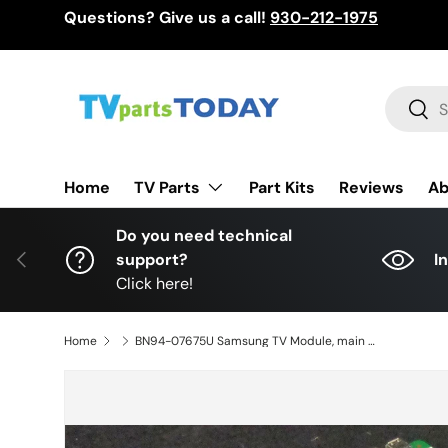
Questions? Give us a call!
930-212-1975
Skip to content
Search
Sear
TV Parts
Home
Part Kits
Reviews
Ab
Do you need technical
Previous
support?
I
Click here!
Home
BN94-07675U Samsung TV Module, main board, BN41-02205B, BN97-08312P, UN65HU8500FXZA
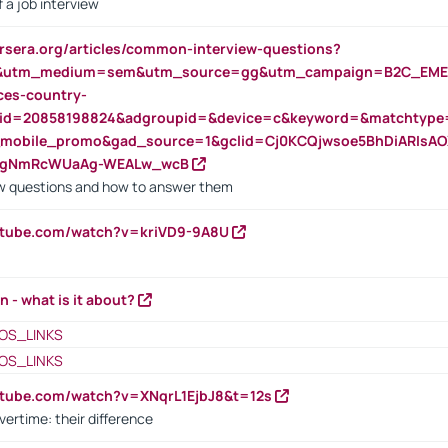
 a job interview
rsera.org/articles/common-interview-questions?
&utm_medium=sem&utm_source=gg&utm_campaign=B2C_EMEA
ces-country-
nid=20858198824&adgroupid=&device=c&keyword=&matchtype
e_mobile_promo&gad_source=1&gclid=Cj0KCQjwsoe5BhDiARIs
VgNmRcWUaAg-WEALw_wcB
 questions and how to answer them
utube.com/watch?v=kriVD9-9A8U
n - what is it about?
OS_LINKS
OS_LINKS
utube.com/watch?v=XNqrL1EjbJ8&t=12s
vertime: their difference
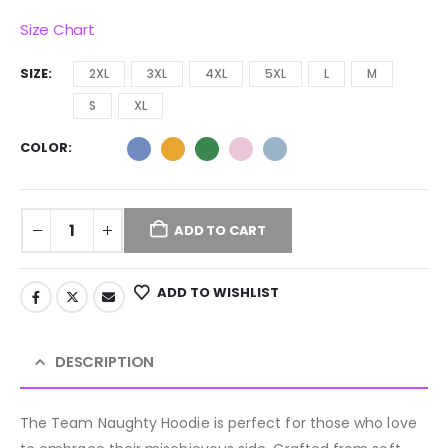
Size Chart
SIZE
2XL
3XL
4XL
5XL
L
M
S
XL
COLOR
ADD TO CART
ADD TO WISHLIST
DESCRIPTION
The Team Naughty Hoodie is perfect for those who love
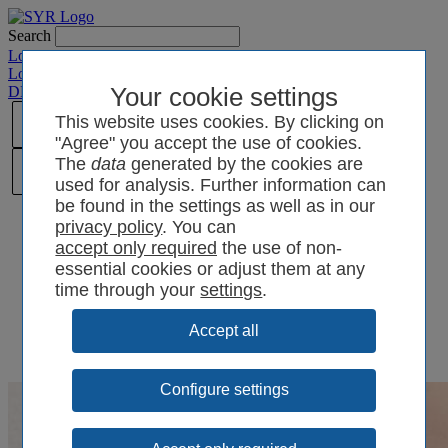
Search
Login SYRCode²
Login SYR Connect
DE
/
EN
/
CN
/
Your cookie settings
PL
This website uses cookies. By clicking on
"Agree" you accept the use of cookies.
The
data
generated by the cookies are
used for analysis. Further information can
be found in the settings as well as in our
privacy policy
. You can
the use of non-
essential cookies or adjust them at any
time through your
settings
.
Configure settings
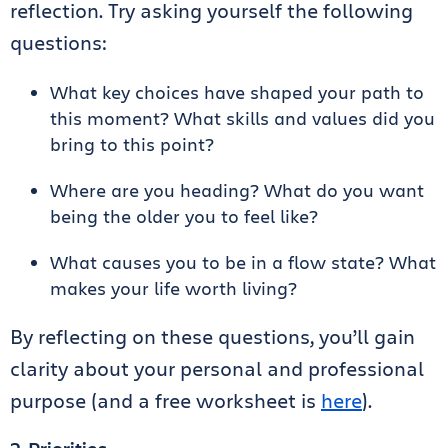
reflection. Try asking yourself the following
questions:
What key choices have shaped your path to
this moment? What skills and values did you
bring to this point?
Where are you heading? What do you want
being the older you to feel like?
What causes you to be in a flow state? What
makes your life worth living?
By reflecting on these questions, you’ll gain
clarity about your personal and professional
purpose (and a free worksheet is
here
).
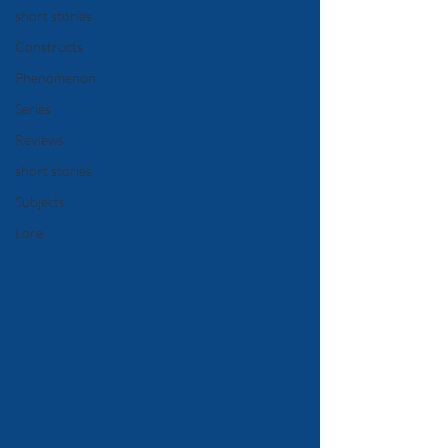
short stories
Constructs
Phenomenon
Series
Reviews
short stories
Subjects
Lore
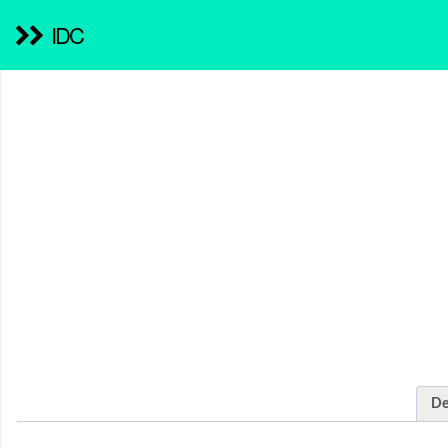
IDC
De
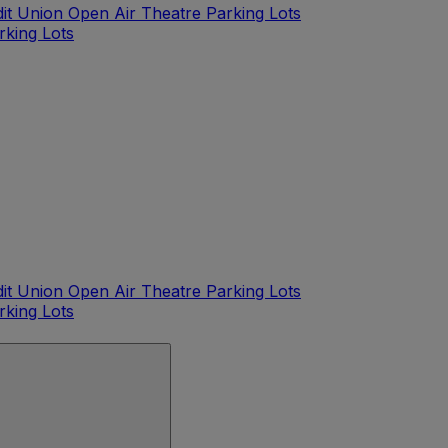
dit Union Open Air Theatre Parking Lots
rking Lots
dit Union Open Air Theatre Parking Lots
rking Lots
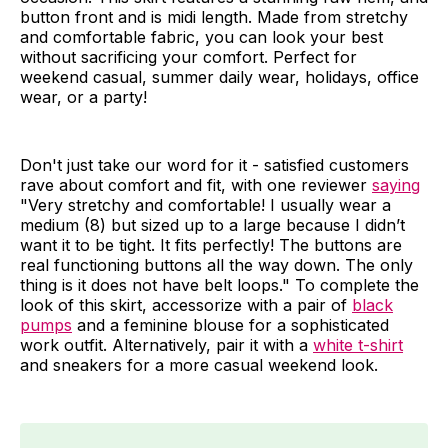
button front and is midi length. Made from stretchy
and comfortable fabric, you can look your best
without sacrificing your comfort. Perfect for
weekend casual, summer daily wear, holidays, office
wear, or a party!
Don't just take our word for it - satisfied customers
rave about comfort and fit, with one reviewer
saying
"Very stretchy and comfortable! I usually wear a
medium (8) but sized up to a large because I didn’t
want it to be tight. It fits perfectly! The buttons are
real functioning buttons all the way down. The only
thing is it does not have belt loops." To complete the
look of this skirt, accessorize with a pair of
black
pumps
and a feminine blouse for a sophisticated
work outfit. Alternatively, pair it with a
white t-shirt
and sneakers for a more casual weekend look.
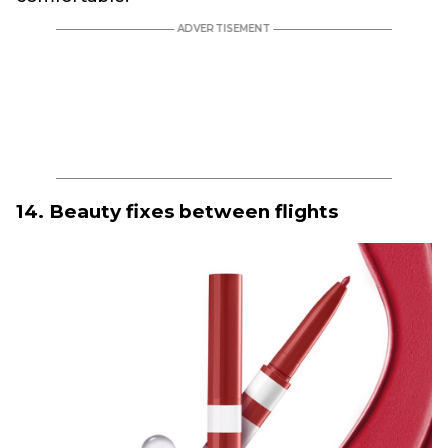
14. Beauty fixes between flights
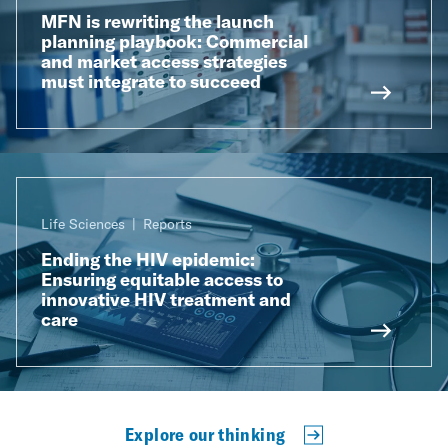
MFN is rewriting the launch
planning playbook: Commercial
and market access strategies
must integrate to succeed
Life Sciences
Reports
Ending the HIV epidemic:
Ensuring equitable access to
innovative HIV treatment and
care
Explore our thinking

__ASSIGNMENT__.
Copy each line of the listing that includes "utube".

__YOUR RESPONSE__.
utube.com/watch?v=kriVD9-9A8U
utube.com/watch?v=XNqrL1EjbJ8&t=12s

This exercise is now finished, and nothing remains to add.